> _Required work_
Display each row below that contains the word "round"; the letter case must match.

> _Supplied material_
◆ ◆ ◆ ◆
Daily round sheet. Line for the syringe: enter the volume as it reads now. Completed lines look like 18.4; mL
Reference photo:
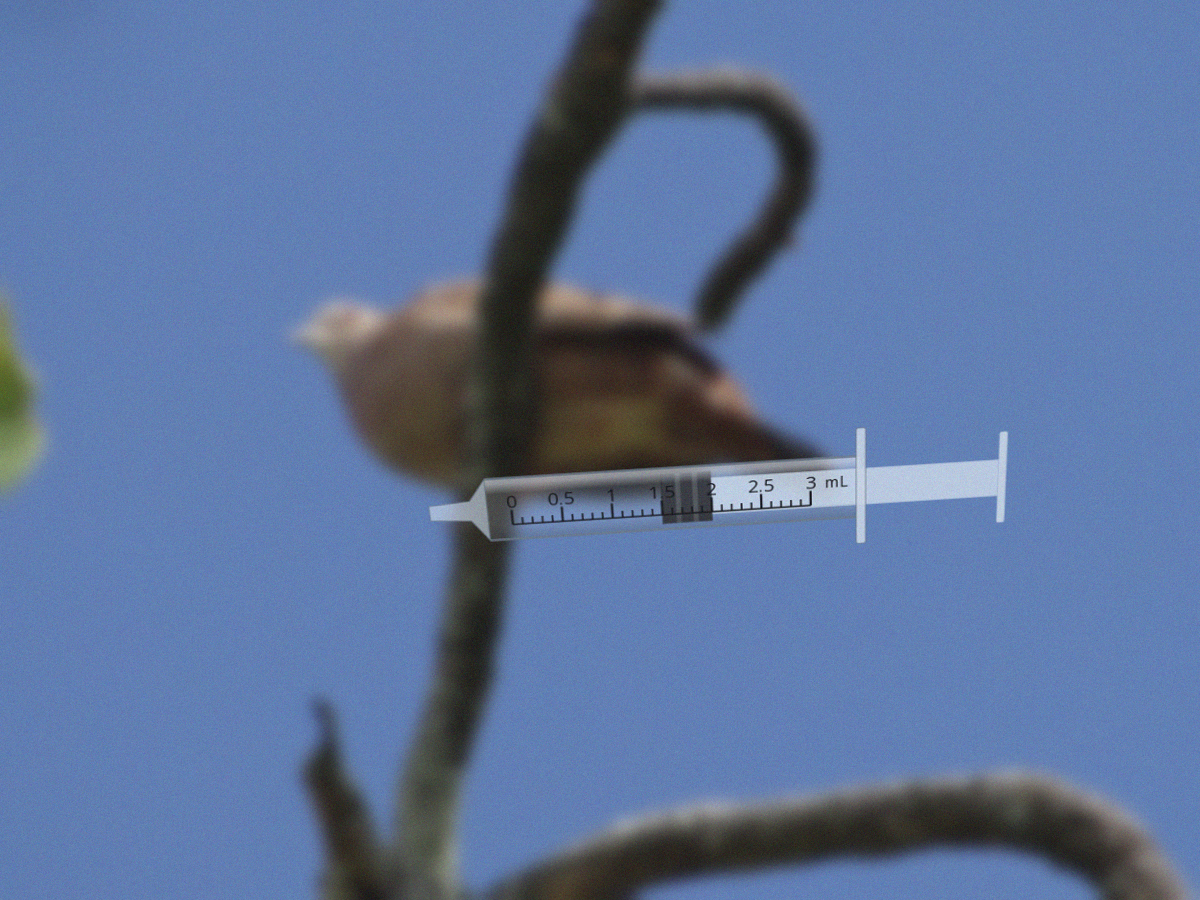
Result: 1.5; mL
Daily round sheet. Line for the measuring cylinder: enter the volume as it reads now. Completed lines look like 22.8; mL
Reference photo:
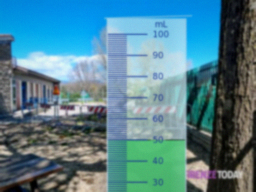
◆ ◆ ◆ ◆
> _Result of the task_
Daily round sheet. Line for the syringe: enter the volume as it reads now. Completed lines look like 18.4; mL
Daily round sheet. Line for the measuring cylinder: enter the volume as it reads now. Completed lines look like 22.8; mL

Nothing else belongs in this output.